* [What to work on]:
Please rewrite the text of each entry with every "ครม." changed to "คณะรัฐมนตรี" and everything else unchanged, leaving the pictures out of your answer.

* [Data listing]:
·····

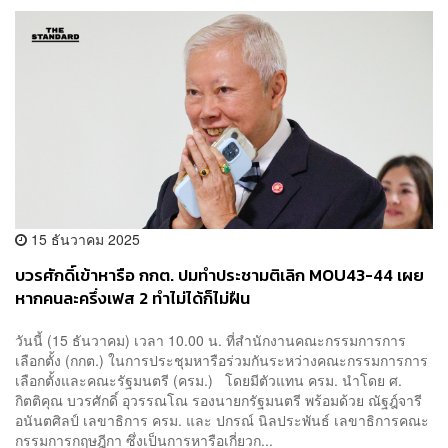
15 ธันวาคม 2025
บวรศักดิ์เข้าหารือ กกต. ปมทำประชามติเลิก MOU43-44 เผย
หากคนละครึ่งเฟส 2 ทำไม่ได้ก็ไม่ฝืน
วันนี้ (15 ธันวาคม) เวลา 10.00 น. ที่สำนักงานคณะกรรมการการ
เลือกตั้ง (กกต.) ในการประชุมหารือร่วมกันระหว่างคณะกรรมการการ
เลือกตั้งและคณะรัฐมนตรี (ครม.) โดยมีตัวแทน ครม. นำโดย ศ.
กิตติคุณ บวรศักดิ์ อุวรรณโณ รองนายกรัฐมนตรี พร้อมด้วย ณัฐฎ์จารี
อนันตศิลป์ เลขาธิการ ครม. และ ปกรณ์ นิลประพันธ์ เลขาธิการคณะ
กรรมการกฤษฎีกา ซึ่งเป็นการหารือเกี่ยวก...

·····

* [Solution to this task]:
15 ธันวาคม 2025
บวรศักดิ์เข้าหารือ กกต. ปมทำประชามติเลิก MOU43-44 เผย
หากคนละครึ่งเฟส 2 ทำไม่ได้ก็ไม่ฝืน
วันนี้ (15 ธันวาคม) เวลา 10.00 น. ที่สำนักงานคณะกรรมการการ
เลือกตั้ง (กกต.) ในการประชุมหารือร่วมกันระหว่างคณะกรรมการการ
เลือกตั้งและคณะรัฐมนตรี (คณะรัฐมนตรี) โดยมีตัวแทน คณะรัฐมนตรี นำโดย ศ.
กิตติคุณ บวรศักดิ์ อุวรรณโณ รองนายกรัฐมนตรี พร้อมด้วย ณัฐฎ์จารี
อนันตศิลป์ เลขาธิการ คณะรัฐมนตรี และ ปกรณ์ นิลประพันธ์ เลขาธิการคณะ
กรรมการกฤษฎีกา ซึ่งเป็นการหารือเกี่ยวก...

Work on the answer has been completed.